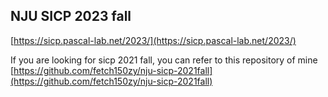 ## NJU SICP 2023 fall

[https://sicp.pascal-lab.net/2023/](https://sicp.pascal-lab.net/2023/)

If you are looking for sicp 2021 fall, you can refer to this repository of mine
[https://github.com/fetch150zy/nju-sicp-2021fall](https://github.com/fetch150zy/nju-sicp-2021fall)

━━━

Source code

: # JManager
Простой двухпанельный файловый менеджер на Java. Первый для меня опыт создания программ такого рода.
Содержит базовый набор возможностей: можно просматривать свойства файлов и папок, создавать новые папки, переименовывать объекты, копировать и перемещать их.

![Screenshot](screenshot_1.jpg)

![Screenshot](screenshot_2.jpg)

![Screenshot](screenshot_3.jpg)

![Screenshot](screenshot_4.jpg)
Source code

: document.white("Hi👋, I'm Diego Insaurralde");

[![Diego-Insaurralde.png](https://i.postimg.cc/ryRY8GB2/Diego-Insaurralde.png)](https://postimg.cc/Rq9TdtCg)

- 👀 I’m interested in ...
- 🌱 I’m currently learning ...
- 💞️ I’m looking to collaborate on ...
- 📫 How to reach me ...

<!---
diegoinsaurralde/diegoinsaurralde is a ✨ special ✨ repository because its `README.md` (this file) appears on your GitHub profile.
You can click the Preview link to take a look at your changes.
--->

━━━

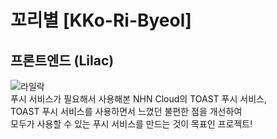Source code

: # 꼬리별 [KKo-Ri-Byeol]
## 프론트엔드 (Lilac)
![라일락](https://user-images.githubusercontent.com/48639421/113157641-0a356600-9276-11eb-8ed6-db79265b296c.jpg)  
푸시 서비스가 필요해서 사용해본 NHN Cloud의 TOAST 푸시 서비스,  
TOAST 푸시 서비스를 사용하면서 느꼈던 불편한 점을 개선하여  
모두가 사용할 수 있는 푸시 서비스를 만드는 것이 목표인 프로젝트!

━━━

Your task => In your answer, include only the lines above starting at the line that holds "TOAST 푸시 서비스를 사용하면서 느꼈던 불편한 점을 개선하여" and ending at the line that holds "모두가 사용할 수 있는 푸시 서비스를 만드는 것이 목표인 프로젝트!", copied exactly.

Output of the exercise =>
TOAST 푸시 서비스를 사용하면서 느꼈던 불편한 점을 개선하여  
모두가 사용할 수 있는 푸시 서비스를 만드는 것이 목표인 프로젝트!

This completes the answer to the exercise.